Most important, Colville and Pinder urged Cone Health to dedicate tangible resources to the asthma project—first letters of support for the grant, then in-kind support, and later cash support. They were also instrumental in getting community members access to de-identified trend data from the health system to support other grassroots health equity initiatives, something community groups had been fighting unsuccessfully to get access to for years.
4) Prioritize community voice in decision-making, planning, and implementation
Part of what made the work in Cottage Grove effective was that it was residents who raised and prioritized the issue around asthma and its connection to substandard housing, and it was built on the back of years of community organizing. Cone Health, the city’s public health department, and other organizations made vital contributions, but it was all in response to a need identified by the community. And just like listening, following the community’s lead is an important part of building trust.
Williams emphasized the importance of having people with lived experiences in the room for any discussion about how to advance health equity, and that agendas should be built collaboratively in ways that prioritize community voice in decision-making, planning, and implementation. She warned to not lose sight of this piece as time goes on. “As successes happen and collaboration gets stronger, there comes an opportunity for those [in institutions] to say, ‘Oh, we don’t have time to ask the communities A, B, C, or D,’” she said. “They can forget that none of the successes happened without those residents. But that’s the sustainable piece.”

━━━━━━━━━━

Questions on the material:
1. Answer these questions using the passage on the Cottage Grove asthma work:
(a) Who urged Cone Health to dedicate tangible resources to the asthma project?
(b) Who raised and prioritized the issue of asthma and its connection to substandard housing in Cottage Grove?
(c) According to Williams, whom is it important to have in the room for any discussion about advancing health equity?
2. Extend the passage on community voice in the Cottage Grove asthma work, beginning after its last sentence.
The items that come next are separate material, unconnected to the passage on the Cottage Grove asthma work.

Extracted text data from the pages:
━━━━━━━━━━

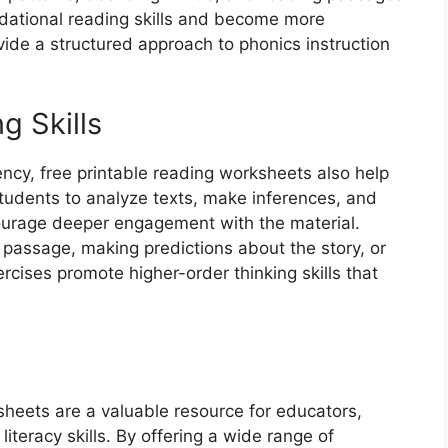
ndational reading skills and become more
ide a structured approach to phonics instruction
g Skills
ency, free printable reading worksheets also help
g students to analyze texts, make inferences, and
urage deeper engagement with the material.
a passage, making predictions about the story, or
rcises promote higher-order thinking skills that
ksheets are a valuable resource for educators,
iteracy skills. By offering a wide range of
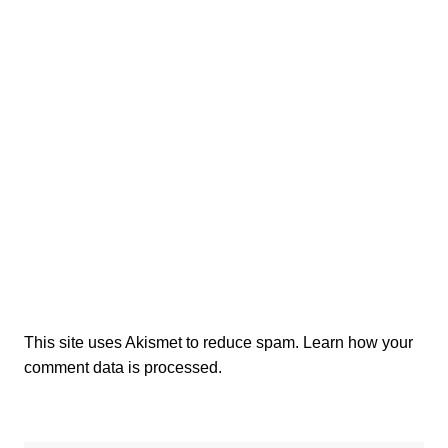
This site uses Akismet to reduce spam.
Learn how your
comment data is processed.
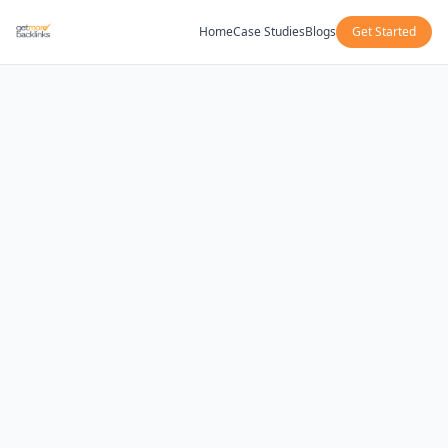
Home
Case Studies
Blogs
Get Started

━━━━━━━━━━

Responses to the exercise:
1.
(a) Colville and Pinder.
(b) The residents.
(c) People with lived experiences.

2.
5) Continue to work together, even when a specific project is over
The coalition’s work led to tangible improvements in housing and asthma admissions. Equally important, the relationships developed during this work have continued to grow and spark new collaborations. All of Cone Health’s medical residents now learn about the history of redlining in Greensboro and go to Cottage Grove to learn a little bit about the realities their patients face. Pinder continues to attend resident meetings in Cottage Grove (Colville has since left Cone Health), and she continues to carry what she learns there back to the health system. For example, she was a major force pushing the health system to get a mobile community clinic into Cottage Grove for COVID testing during the pandemic after residents said they couldn’t get to the only testing locations in the city’s center.
Building trust between Cone Health and residents in Greensboro is an ongoing process that didn’t begin or end with the work in Cottage Grove. But each action taken builds on the last, slowly creating a foundation, brick by brick. Show up and listen. Stay when it’s hard. Follow a community’s lead. Deploy resources. And repeat, understanding that the work—of both advancing health equity and building trust—doesn’t end when a project does.